Proper 12 "Kingdom Postcards" Matt 13:31-33, 44-52


click on this link to access sermon "kingdom postcards"

To obtain the kingdom of heaven is the supreme concern for humanity, St. Paul said that he counted all things a loss to gain Christ.  In this week's lectionary reading, the gospel of Matthew presents five pictures of what the kingdom of God is like.  Each picture gives us an image and a promise that the kingdom of God holds, a promise for the present, not just the future.  Biblical scholar N.T.Wright does a masterful job in his book "Surprised by Hope" reframing the concept of the Kingdom of God, in this sermon I quote an excerpt from that book, he writes, "what you do in the present-by painting, preaching, singing, sewing, praying, teaching, building hospitals, digging wells, campaigning for justice, writing poems, caring for the needy, loving your neighbor as yourself–will last into God's future."  The hope of the kingdom of God is not something for some after-life, it is both a hope for the future, but also a living hope for the church today.  Is this something that we pursue?  Do we hunger and thirst after being kingdom people, to be transformed by the Holy Spirit so that we can embody the kingdom of God?  These parables encourage us to be like the person who finds a pearl and sells all to possess it, or rather to be possessed by God.  This portion of scripture encourages us to value this above all else, because in giving up everything else we find that we have indeed come to possess what matters most and what places everything else into a divine perspective.

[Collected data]

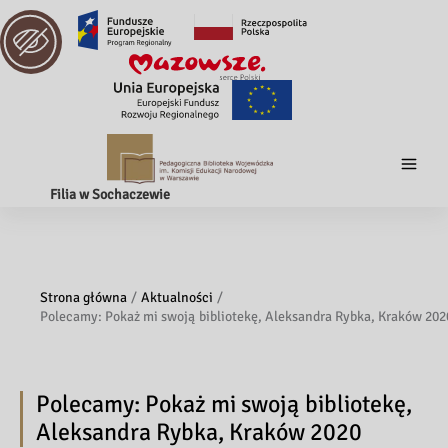
Filia w Sochaczewie
Strona główna
Aktualności
Polecamy: Pokaż mi swoją bibliotekę, Aleksandra Rybka, Kraków 202
Polecamy: Pokaż mi swoją bibliotekę,
Aleksandra Rybka, Kraków 2020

Activity - Could you reproduce the "Kingdom Postcards" sermon summary word for word, from start to finish? Work from the sermon summary alone.

Exercise solution -
Proper 12 "Kingdom Postcards" Matt 13:31-33, 44-52


click on this link to access sermon "kingdom postcards"

To obtain the kingdom of heaven is the supreme concern for humanity, St. Paul said that he counted all things a loss to gain Christ.  In this week's lectionary reading, the gospel of Matthew presents five pictures of what the kingdom of God is like.  Each picture gives us an image and a promise that the kingdom of God holds, a promise for the present, not just the future.  Biblical scholar N.T.Wright does a masterful job in his book "Surprised by Hope" reframing the concept of the Kingdom of God, in this sermon I quote an excerpt from that book, he writes, "what you do in the present-by painting, preaching, singing, sewing, praying, teaching, building hospitals, digging wells, campaigning for justice, writing poems, caring for the needy, loving your neighbor as yourself–will last into God's future."  The hope of the kingdom of God is not something for some after-life, it is both a hope for the future, but also a living hope for the church today.  Is this something that we pursue?  Do we hunger and thirst after being kingdom people, to be transformed by the Holy Spirit so that we can embody the kingdom of God?  These parables encourage us to be like the person who finds a pearl and sells all to possess it, or rather to be possessed by God.  This portion of scripture encourages us to value this above all else, because in giving up everything else we find that we have indeed come to possess what matters most and what places everything else into a divine perspective.